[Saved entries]
------------------------------------------------------------------------

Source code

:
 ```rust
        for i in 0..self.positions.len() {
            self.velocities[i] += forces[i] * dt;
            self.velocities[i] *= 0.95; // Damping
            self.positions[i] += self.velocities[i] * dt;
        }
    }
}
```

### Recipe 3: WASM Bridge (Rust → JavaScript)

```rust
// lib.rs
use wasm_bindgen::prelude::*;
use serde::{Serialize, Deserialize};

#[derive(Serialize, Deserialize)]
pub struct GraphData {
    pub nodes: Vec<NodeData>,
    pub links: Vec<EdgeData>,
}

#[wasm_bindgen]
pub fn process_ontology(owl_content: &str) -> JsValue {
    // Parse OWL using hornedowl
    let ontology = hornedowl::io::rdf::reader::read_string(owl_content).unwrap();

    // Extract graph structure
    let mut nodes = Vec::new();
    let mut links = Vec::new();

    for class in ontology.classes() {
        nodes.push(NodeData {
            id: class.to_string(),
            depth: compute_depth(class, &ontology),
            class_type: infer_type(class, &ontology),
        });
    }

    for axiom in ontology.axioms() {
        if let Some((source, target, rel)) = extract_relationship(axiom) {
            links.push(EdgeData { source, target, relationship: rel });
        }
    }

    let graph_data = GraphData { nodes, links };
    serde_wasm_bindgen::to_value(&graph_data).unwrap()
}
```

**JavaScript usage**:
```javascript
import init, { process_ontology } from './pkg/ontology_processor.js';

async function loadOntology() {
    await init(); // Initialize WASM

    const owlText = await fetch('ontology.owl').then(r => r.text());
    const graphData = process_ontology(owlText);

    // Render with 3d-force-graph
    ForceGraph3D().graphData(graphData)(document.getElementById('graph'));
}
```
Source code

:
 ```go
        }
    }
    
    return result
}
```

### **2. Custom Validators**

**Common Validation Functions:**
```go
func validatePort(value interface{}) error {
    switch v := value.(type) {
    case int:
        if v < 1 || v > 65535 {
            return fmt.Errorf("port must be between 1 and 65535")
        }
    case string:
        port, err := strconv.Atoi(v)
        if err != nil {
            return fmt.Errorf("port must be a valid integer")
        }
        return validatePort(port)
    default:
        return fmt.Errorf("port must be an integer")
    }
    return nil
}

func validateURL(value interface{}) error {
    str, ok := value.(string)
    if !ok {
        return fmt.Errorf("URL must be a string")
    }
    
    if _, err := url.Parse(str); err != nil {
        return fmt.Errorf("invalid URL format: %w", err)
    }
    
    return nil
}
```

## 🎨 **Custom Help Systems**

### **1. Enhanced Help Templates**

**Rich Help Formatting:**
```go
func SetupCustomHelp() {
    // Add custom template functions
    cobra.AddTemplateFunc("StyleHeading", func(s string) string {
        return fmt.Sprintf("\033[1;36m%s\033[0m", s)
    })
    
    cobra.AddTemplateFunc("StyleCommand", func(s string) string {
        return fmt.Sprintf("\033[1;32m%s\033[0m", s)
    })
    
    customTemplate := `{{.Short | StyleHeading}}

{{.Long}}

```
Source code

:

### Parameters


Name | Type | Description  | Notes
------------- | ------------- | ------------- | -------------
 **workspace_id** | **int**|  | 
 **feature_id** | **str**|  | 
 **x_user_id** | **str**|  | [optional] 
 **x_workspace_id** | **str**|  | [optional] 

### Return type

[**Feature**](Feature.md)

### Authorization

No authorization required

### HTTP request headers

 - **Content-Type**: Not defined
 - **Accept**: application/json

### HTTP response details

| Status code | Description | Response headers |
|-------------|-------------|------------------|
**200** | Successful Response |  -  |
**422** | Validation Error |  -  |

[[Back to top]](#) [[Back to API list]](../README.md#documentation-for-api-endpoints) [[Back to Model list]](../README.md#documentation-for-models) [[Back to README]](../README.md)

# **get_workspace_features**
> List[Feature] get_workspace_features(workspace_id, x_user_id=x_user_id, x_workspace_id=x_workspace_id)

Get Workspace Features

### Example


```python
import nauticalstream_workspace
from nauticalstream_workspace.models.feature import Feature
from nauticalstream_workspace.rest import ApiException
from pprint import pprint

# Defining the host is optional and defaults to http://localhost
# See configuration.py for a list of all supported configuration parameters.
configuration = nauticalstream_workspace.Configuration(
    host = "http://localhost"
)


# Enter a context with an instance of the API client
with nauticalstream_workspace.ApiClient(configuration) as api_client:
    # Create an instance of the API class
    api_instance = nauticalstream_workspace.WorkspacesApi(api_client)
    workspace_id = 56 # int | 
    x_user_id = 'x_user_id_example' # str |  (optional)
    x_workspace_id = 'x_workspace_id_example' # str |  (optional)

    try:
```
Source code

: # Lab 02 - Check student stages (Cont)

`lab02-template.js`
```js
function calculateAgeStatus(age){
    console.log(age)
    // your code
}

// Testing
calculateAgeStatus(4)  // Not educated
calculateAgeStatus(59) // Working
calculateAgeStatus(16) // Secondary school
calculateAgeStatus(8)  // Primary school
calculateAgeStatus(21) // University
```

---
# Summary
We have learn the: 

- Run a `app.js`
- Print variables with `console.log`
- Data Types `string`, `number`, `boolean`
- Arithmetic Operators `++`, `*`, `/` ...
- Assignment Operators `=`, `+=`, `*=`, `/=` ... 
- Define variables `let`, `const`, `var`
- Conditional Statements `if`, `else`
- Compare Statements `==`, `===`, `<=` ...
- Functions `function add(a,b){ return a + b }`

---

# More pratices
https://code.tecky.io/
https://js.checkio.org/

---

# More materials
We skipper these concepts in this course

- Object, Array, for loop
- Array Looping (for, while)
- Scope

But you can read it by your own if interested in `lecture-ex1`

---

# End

------------------------------------------------------------------------

*Task to carry out:*
Once you have read the entries, reproduce each one exactly.

*Your solution:*
Source code

:
 ```rust
        for i in 0..self.positions.len() {
            self.velocities[i] += forces[i] * dt;
            self.velocities[i] *= 0.95; // Damping
            self.positions[i] += self.velocities[i] * dt;
        }
    }
}
```

### Recipe 3: WASM Bridge (Rust → JavaScript)

```rust
// lib.rs
use wasm_bindgen::prelude::*;
use serde::{Serialize, Deserialize};

#[derive(Serialize, Deserialize)]
pub struct GraphData {
    pub nodes: Vec<NodeData>,
    pub links: Vec<EdgeData>,
}

#[wasm_bindgen]
pub fn process_ontology(owl_content: &str) -> JsValue {
    // Parse OWL using hornedowl
    let ontology = hornedowl::io::rdf::reader::read_string(owl_content).unwrap();

    // Extract graph structure
    let mut nodes = Vec::new();
    let mut links = Vec::new();

    for class in ontology.classes() {
        nodes.push(NodeData {
            id: class.to_string(),
            depth: compute_depth(class, &ontology),
            class_type: infer_type(class, &ontology),
        });
    }

    for axiom in ontology.axioms() {
        if let Some((source, target, rel)) = extract_relationship(axiom) {
            links.push(EdgeData { source, target, relationship: rel });
        }
    }

    let graph_data = GraphData { nodes, links };
    serde_wasm_bindgen::to_value(&graph_data).unwrap()
}
```

**JavaScript usage**:
```javascript
import init, { process_ontology } from './pkg/ontology_processor.js';

async function loadOntology() {
    await init(); // Initialize WASM

    const owlText = await fetch('ontology.owl').then(r => r.text());
    const graphData = process_ontology(owlText);

    // Render with 3d-force-graph
    ForceGraph3D().graphData(graphData)(document.getElementById('graph'));
}
```
Source code

:
 ```go
        }
    }
    
    return result
}
```

### **2. Custom Validators**

**Common Validation Functions:**
```go
func validatePort(value interface{}) error {
    switch v := value.(type) {
    case int:
        if v < 1 || v > 65535 {
            return fmt.Errorf("port must be between 1 and 65535")
        }
    case string:
        port, err := strconv.Atoi(v)
        if err != nil {
            return fmt.Errorf("port must be a valid integer")
        }
        return validatePort(port)
    default:
        return fmt.Errorf("port must be an integer")
    }
    return nil
}

func validateURL(value interface{}) error {
    str, ok := value.(string)
    if !ok {
        return fmt.Errorf("URL must be a string")
    }
    
    if _, err := url.Parse(str); err != nil {
        return fmt.Errorf("invalid URL format: %w", err)
    }
    
    return nil
}
```

## 🎨 **Custom Help Systems**

### **1. Enhanced Help Templates**

**Rich Help Formatting:**
```go
func SetupCustomHelp() {
    // Add custom template functions
    cobra.AddTemplateFunc("StyleHeading", func(s string) string {
        return fmt.Sprintf("\033[1;36m%s\033[0m", s)
    })
    
    cobra.AddTemplateFunc("StyleCommand", func(s string) string {
        return fmt.Sprintf("\033[1;32m%s\033[0m", s)
    })
    
    customTemplate := `{{.Short | StyleHeading}}

{{.Long}}

```
Source code

:

### Parameters


Name | Type | Description  | Notes
------------- | ------------- | ------------- | -------------
 **workspace_id** | **int**|  | 
 **feature_id** | **str**|  | 
 **x_user_id** | **str**|  | [optional] 
 **x_workspace_id** | **str**|  | [optional] 

### Return type

[**Feature**](Feature.md)

### Authorization

No authorization required

### HTTP request headers

 - **Content-Type**: Not defined
 - **Accept**: application/json

### HTTP response details

| Status code | Description | Response headers |
|-------------|-------------|------------------|
**200** | Successful Response |  -  |
**422** | Validation Error |  -  |

[[Back to top]](#) [[Back to API list]](../README.md#documentation-for-api-endpoints) [[Back to Model list]](../README.md#documentation-for-models) [[Back to README]](../README.md)

# **get_workspace_features**
> List[Feature] get_workspace_features(workspace_id, x_user_id=x_user_id, x_workspace_id=x_workspace_id)

Get Workspace Features

### Example


```python
import nauticalstream_workspace
from nauticalstream_workspace.models.feature import Feature
from nauticalstream_workspace.rest import ApiException
from pprint import pprint

# Defining the host is optional and defaults to http://localhost
# See configuration.py for a list of all supported configuration parameters.
configuration = nauticalstream_workspace.Configuration(
    host = "http://localhost"
)


# Enter a context with an instance of the API client
with nauticalstream_workspace.ApiClient(configuration) as api_client:
    # Create an instance of the API class
    api_instance = nauticalstream_workspace.WorkspacesApi(api_client)
    workspace_id = 56 # int | 
    x_user_id = 'x_user_id_example' # str |  (optional)
    x_workspace_id = 'x_workspace_id_example' # str |  (optional)

    try:
```
Source code

: # Lab 02 - Check student stages (Cont)

`lab02-template.js`
```js
function calculateAgeStatus(age){
    console.log(age)
    // your code
}

// Testing
calculateAgeStatus(4)  // Not educated
calculateAgeStatus(59) // Working
calculateAgeStatus(16) // Secondary school
calculateAgeStatus(8)  // Primary school
calculateAgeStatus(21) // University
```

---
# Summary
We have learn the: 

- Run a `app.js`
- Print variables with `console.log`
- Data Types `string`, `number`, `boolean`
- Arithmetic Operators `++`, `*`, `/` ...
- Assignment Operators `=`, `+=`, `*=`, `/=` ... 
- Define variables `let`, `const`, `var`
- Conditional Statements `if`, `else`
- Compare Statements `==`, `===`, `<=` ...
- Functions `function add(a,b){ return a + b }`

---

# More pratices
https://code.tecky.io/
https://js.checkio.org/

---

# More materials
We skipper these concepts in this course

- Object, Array, for loop
- Array Looping (for, while)
- Scope

But you can read it by your own if interested in `lecture-ex1`

---

# End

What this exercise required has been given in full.